┌──
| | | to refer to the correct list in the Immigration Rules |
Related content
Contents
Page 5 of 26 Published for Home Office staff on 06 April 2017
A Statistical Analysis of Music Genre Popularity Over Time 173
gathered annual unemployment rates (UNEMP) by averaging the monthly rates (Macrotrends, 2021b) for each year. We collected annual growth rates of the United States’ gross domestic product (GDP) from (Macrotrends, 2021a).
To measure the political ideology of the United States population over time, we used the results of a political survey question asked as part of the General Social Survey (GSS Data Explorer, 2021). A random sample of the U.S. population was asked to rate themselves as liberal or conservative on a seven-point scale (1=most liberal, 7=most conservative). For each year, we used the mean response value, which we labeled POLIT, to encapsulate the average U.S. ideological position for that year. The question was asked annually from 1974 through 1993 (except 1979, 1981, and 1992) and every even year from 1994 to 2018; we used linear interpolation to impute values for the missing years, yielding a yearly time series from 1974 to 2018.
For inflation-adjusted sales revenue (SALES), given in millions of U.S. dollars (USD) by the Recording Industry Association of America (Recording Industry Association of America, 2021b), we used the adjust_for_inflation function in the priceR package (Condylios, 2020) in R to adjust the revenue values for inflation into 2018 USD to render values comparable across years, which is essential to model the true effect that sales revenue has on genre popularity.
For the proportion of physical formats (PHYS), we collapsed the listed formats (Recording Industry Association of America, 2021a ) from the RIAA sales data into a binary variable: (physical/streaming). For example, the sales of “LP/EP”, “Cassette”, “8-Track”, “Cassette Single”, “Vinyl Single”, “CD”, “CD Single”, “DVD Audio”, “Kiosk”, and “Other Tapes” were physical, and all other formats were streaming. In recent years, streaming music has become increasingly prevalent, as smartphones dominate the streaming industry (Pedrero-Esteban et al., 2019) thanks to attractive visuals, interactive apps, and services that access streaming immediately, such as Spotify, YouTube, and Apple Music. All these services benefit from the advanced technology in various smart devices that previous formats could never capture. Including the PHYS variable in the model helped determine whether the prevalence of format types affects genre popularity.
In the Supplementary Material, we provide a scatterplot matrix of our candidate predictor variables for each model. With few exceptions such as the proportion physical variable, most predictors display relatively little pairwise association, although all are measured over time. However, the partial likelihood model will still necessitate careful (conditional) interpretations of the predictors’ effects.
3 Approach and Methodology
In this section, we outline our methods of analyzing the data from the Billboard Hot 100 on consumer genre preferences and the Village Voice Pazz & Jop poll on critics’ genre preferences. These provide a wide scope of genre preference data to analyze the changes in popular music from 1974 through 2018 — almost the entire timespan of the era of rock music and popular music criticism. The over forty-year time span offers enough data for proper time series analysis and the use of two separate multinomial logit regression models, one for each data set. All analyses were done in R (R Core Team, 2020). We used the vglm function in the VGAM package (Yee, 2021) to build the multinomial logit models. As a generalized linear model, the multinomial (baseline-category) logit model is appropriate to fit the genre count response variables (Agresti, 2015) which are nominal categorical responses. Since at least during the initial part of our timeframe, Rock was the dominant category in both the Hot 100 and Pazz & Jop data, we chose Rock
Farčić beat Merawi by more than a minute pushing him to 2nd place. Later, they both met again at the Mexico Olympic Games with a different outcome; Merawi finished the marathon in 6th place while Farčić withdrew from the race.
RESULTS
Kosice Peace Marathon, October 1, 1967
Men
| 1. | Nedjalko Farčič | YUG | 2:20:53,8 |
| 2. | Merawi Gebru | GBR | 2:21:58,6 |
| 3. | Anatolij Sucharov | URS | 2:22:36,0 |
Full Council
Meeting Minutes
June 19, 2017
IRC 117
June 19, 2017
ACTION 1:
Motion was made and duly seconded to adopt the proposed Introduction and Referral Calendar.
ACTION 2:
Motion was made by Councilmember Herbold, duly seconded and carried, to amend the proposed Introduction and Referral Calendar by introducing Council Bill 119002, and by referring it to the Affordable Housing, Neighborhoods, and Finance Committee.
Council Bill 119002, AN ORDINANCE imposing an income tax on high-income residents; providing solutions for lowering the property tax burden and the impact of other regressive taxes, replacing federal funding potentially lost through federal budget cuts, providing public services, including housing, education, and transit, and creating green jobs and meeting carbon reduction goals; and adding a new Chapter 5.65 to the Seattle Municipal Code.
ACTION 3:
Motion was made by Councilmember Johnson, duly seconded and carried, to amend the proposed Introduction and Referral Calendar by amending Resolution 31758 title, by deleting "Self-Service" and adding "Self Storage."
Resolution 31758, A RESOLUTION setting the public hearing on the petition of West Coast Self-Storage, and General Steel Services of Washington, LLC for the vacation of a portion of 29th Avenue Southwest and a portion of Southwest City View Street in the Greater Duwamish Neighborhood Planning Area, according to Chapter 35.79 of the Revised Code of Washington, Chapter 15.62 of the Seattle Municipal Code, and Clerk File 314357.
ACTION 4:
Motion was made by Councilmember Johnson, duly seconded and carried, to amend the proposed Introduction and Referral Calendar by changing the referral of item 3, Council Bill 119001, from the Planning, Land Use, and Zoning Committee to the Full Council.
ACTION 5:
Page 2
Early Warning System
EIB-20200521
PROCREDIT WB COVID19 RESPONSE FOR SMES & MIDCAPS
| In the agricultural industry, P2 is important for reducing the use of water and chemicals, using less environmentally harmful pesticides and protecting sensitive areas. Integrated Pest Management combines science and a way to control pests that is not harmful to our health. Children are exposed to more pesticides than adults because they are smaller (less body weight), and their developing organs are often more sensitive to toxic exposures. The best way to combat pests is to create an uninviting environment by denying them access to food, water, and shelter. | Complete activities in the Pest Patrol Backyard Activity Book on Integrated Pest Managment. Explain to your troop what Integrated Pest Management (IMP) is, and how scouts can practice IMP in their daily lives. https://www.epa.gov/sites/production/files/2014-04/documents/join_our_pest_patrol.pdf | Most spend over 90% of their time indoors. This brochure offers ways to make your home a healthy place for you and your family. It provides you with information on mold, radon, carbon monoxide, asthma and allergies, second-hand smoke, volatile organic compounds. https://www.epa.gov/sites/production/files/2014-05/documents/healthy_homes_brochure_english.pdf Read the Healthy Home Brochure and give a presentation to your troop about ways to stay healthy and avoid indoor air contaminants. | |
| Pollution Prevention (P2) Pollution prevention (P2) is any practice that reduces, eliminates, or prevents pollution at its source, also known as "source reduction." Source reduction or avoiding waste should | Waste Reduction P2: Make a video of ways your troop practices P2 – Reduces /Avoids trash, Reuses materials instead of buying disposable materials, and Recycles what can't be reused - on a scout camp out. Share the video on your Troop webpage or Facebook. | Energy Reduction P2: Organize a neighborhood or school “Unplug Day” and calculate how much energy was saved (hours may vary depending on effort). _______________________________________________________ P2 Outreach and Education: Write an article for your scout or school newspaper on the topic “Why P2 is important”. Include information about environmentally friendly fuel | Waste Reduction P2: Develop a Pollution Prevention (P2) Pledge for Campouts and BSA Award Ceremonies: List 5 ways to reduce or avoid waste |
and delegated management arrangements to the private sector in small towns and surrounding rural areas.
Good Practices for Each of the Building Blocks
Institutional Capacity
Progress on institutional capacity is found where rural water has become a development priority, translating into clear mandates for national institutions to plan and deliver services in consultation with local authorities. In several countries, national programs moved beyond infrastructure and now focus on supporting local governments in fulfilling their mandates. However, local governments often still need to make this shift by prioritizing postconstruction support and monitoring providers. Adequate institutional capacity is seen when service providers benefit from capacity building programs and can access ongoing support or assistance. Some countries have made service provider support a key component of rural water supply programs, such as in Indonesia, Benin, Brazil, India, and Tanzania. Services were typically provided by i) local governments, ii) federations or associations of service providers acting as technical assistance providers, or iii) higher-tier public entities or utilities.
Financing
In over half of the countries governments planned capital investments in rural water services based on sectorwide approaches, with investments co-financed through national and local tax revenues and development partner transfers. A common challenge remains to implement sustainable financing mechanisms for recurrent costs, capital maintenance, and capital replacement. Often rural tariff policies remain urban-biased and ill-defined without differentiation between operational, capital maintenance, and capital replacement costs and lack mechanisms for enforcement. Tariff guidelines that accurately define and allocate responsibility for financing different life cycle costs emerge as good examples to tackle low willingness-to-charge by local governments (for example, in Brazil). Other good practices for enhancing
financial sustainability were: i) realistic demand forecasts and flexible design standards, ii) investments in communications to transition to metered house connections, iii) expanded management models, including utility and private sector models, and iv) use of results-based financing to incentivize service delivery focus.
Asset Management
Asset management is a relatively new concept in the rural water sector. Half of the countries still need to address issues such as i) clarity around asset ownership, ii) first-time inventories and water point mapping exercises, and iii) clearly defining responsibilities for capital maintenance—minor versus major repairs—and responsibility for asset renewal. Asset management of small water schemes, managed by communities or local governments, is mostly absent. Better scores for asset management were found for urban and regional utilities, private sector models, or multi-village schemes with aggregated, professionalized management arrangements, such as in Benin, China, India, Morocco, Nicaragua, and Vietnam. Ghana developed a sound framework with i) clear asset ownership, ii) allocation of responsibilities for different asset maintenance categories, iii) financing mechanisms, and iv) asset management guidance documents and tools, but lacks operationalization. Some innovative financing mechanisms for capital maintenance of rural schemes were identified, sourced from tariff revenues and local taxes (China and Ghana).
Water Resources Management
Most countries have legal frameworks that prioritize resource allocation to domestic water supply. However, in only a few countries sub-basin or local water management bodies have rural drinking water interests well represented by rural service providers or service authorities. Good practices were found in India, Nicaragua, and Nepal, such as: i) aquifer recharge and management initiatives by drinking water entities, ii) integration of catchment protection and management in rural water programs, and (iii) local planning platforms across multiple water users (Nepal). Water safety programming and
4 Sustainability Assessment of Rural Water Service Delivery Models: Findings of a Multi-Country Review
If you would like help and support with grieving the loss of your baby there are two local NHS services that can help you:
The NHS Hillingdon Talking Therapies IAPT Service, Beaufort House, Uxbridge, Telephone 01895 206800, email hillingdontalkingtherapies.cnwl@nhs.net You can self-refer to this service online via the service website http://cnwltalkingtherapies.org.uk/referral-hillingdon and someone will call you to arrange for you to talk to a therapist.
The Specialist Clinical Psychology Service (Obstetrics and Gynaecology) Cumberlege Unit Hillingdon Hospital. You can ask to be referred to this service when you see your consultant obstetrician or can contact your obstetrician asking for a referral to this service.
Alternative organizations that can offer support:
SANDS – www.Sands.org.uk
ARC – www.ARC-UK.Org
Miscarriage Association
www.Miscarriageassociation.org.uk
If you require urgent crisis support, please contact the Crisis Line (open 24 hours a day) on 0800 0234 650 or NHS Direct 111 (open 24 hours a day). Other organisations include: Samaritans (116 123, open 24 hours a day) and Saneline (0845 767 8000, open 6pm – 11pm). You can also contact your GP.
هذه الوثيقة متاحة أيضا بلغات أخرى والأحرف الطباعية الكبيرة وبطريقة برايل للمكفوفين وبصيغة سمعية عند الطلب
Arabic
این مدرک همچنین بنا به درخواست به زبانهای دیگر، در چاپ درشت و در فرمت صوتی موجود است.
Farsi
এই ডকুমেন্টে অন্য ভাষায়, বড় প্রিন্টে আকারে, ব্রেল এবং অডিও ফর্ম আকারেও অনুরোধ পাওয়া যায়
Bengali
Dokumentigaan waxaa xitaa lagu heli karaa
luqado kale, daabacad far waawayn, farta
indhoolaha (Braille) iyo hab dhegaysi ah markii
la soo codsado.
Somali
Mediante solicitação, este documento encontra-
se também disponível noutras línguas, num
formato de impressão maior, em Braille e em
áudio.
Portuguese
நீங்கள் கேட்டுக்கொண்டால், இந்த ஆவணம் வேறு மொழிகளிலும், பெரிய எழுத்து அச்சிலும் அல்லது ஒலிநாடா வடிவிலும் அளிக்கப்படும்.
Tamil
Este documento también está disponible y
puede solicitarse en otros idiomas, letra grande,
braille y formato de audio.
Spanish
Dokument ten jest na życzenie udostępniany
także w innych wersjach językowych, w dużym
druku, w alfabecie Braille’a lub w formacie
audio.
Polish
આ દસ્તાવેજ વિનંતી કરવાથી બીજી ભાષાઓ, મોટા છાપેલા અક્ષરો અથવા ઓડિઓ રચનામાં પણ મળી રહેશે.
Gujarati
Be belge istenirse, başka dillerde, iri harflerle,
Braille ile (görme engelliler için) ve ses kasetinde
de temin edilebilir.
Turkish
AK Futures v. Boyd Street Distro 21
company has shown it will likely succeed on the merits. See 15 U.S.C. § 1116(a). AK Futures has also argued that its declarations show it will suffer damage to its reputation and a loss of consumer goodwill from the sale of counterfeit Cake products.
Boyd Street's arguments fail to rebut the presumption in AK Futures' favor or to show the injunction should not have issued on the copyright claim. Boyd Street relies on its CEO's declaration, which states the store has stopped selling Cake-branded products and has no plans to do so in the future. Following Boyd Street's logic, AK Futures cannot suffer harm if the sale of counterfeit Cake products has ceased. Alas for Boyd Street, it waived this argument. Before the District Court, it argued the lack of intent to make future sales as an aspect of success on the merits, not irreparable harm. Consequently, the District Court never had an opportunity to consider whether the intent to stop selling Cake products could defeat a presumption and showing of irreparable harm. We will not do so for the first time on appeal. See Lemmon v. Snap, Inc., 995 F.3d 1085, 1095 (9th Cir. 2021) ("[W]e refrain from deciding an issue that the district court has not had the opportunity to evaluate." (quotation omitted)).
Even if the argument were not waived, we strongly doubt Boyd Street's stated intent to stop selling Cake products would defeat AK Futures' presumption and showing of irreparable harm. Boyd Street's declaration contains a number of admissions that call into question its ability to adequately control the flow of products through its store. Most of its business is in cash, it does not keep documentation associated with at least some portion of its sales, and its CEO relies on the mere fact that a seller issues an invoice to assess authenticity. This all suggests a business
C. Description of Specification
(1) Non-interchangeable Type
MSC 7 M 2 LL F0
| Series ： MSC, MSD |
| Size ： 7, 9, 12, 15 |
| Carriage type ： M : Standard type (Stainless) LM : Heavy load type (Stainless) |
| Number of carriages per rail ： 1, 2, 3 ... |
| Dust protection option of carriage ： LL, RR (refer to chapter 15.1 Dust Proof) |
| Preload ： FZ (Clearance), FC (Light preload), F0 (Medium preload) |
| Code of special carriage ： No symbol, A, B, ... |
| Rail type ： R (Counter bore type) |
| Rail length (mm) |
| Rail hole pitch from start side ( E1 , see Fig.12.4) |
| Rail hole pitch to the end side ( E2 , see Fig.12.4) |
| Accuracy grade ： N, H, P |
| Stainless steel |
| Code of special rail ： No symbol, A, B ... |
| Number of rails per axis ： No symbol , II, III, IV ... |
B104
└──
§ WHAT YOU HAVE TO DO
Set down, from the entries above, exactly the lines from the one with "Related content" up to and including the one with "To measure the", and no other lines.

§ FINISHED EXERCISE
Related content
Contents
Page 5 of 26 Published for Home Office staff on 06 April 2017
A Statistical Analysis of Music Genre Popularity Over Time 173
gathered annual unemployment rates (UNEMP) by averaging the monthly rates (Macrotrends, 2021b) for each year. We collected annual growth rates of the United States’ gross domestic product (GDP) from (Macrotrends, 2021a).
To measure the political ideology of the United States population over time, we used the results of a political survey question asked as part of the General Social Survey (GSS Data Explorer, 2021). A random sample of the U.S. population was asked to rate themselves as liberal or conservative on a seven-point scale (1=most liberal, 7=most conservative). For each year, we used the mean response value, which we labeled POLIT, to encapsulate the average U.S. ideological position for that year. The question was asked annually from 1974 through 1993 (except 1979, 1981, and 1992) and every even year from 1994 to 2018; we used linear interpolation to impute values for the missing years, yielding a yearly time series from 1974 to 2018.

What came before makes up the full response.